Monsignor Rice said Nicholls also had studied at the Hebrew Institute in Jerusalem, Israel, and at Kent State and Duquesne universities.

Rice said Nicholls was dedicated to church music. He initiated the church’s five piece brass consort and its 14-piece string ensemble. When Nicholls was not teaching or directing the choirs, he practiced the organ, Rice said.

“He was an extraordinarily good organist and a great conductor,” Rice said. “He was very intense and determined about what he wanted to do.”

Prior to joining St. Anne, Nicholls was the organist and choir director for St. William in East Pittsburgh. Pastor Russell Maurer said Nicholls had organized the church’s children’s choir.

The Reverend Maurer said Nicholls sang as a soloist at St. William, but he did not stress his own voice because he preferred to direct others.

Maurer said Nicholls had been a noviate with the Benedictine Order of monks at St. Vincent. The pastor quoted Nicholls as once saying he could not become a priest because he was “not worthy.”

Frank Reno, coordinator of development for Greensburg Diocese schools, was Nicholls’ English teacher at Greensburg Central Catholic High School. He remembers his former student as “very intelligent” and “a good student.” The 1966 high school yearbook lists Nicholls as a member of the glee club.

Nicholls’ late address was at 724 Shady Drive East in Mt. Lebanon, where he had been renting a duplex for the past 2 1/2 years. Mr. joseph G. Petti, the wife of Nicholls’ landlord, said their tenant was a tall, slender man who had a full beard.

“He was quiet — you’d have to pry information from him,” she said. “He wouldn’t discuss his work. He might mention Father Rice (at St. Anne) but wouldn’t mention his personal associations.”

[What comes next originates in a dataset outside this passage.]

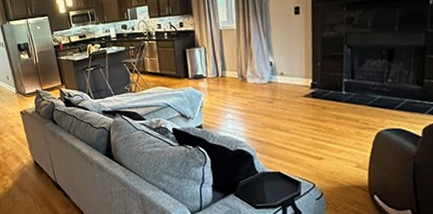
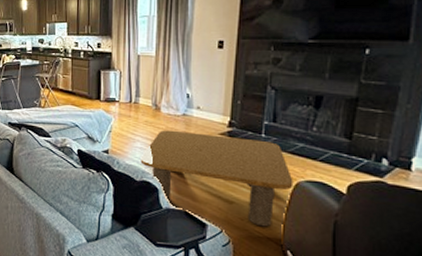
coffee table: none [233,97,375,177] -> present [140,130,293,227]

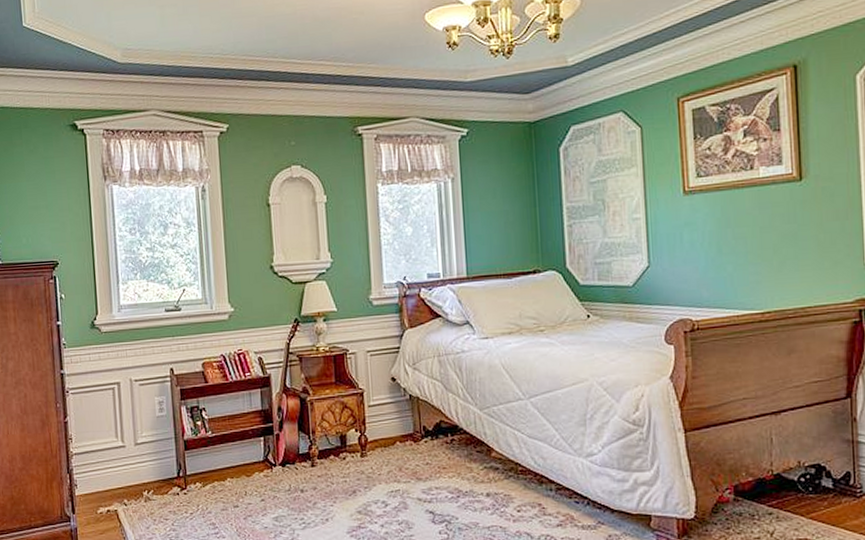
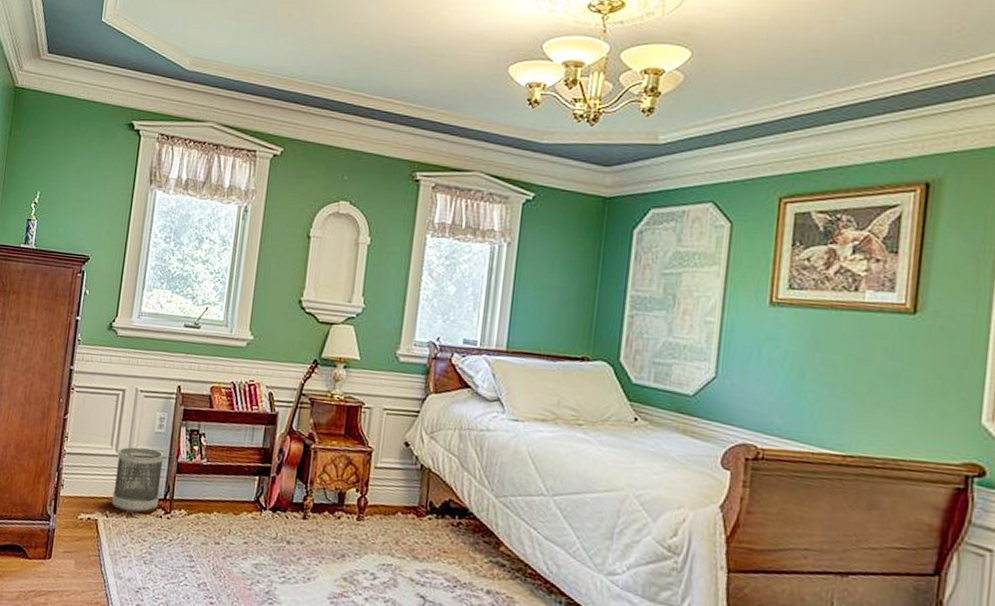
wastebasket: none [124,432,173,496] -> present [112,447,164,512]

Mrs. Petti said a neighbor of Nicholls said he often gave cook-out parties for friends. She said she believed Nicholls had been married but she said for the past year and a half he had been living alone.

Mrs. Petti said Nicholls had mentioned to her husband at 1:30 p.m. Wednesday that he was going to West Liberty Avenue in Pittsburgh to pickup a new car.

That was the last time they saw him.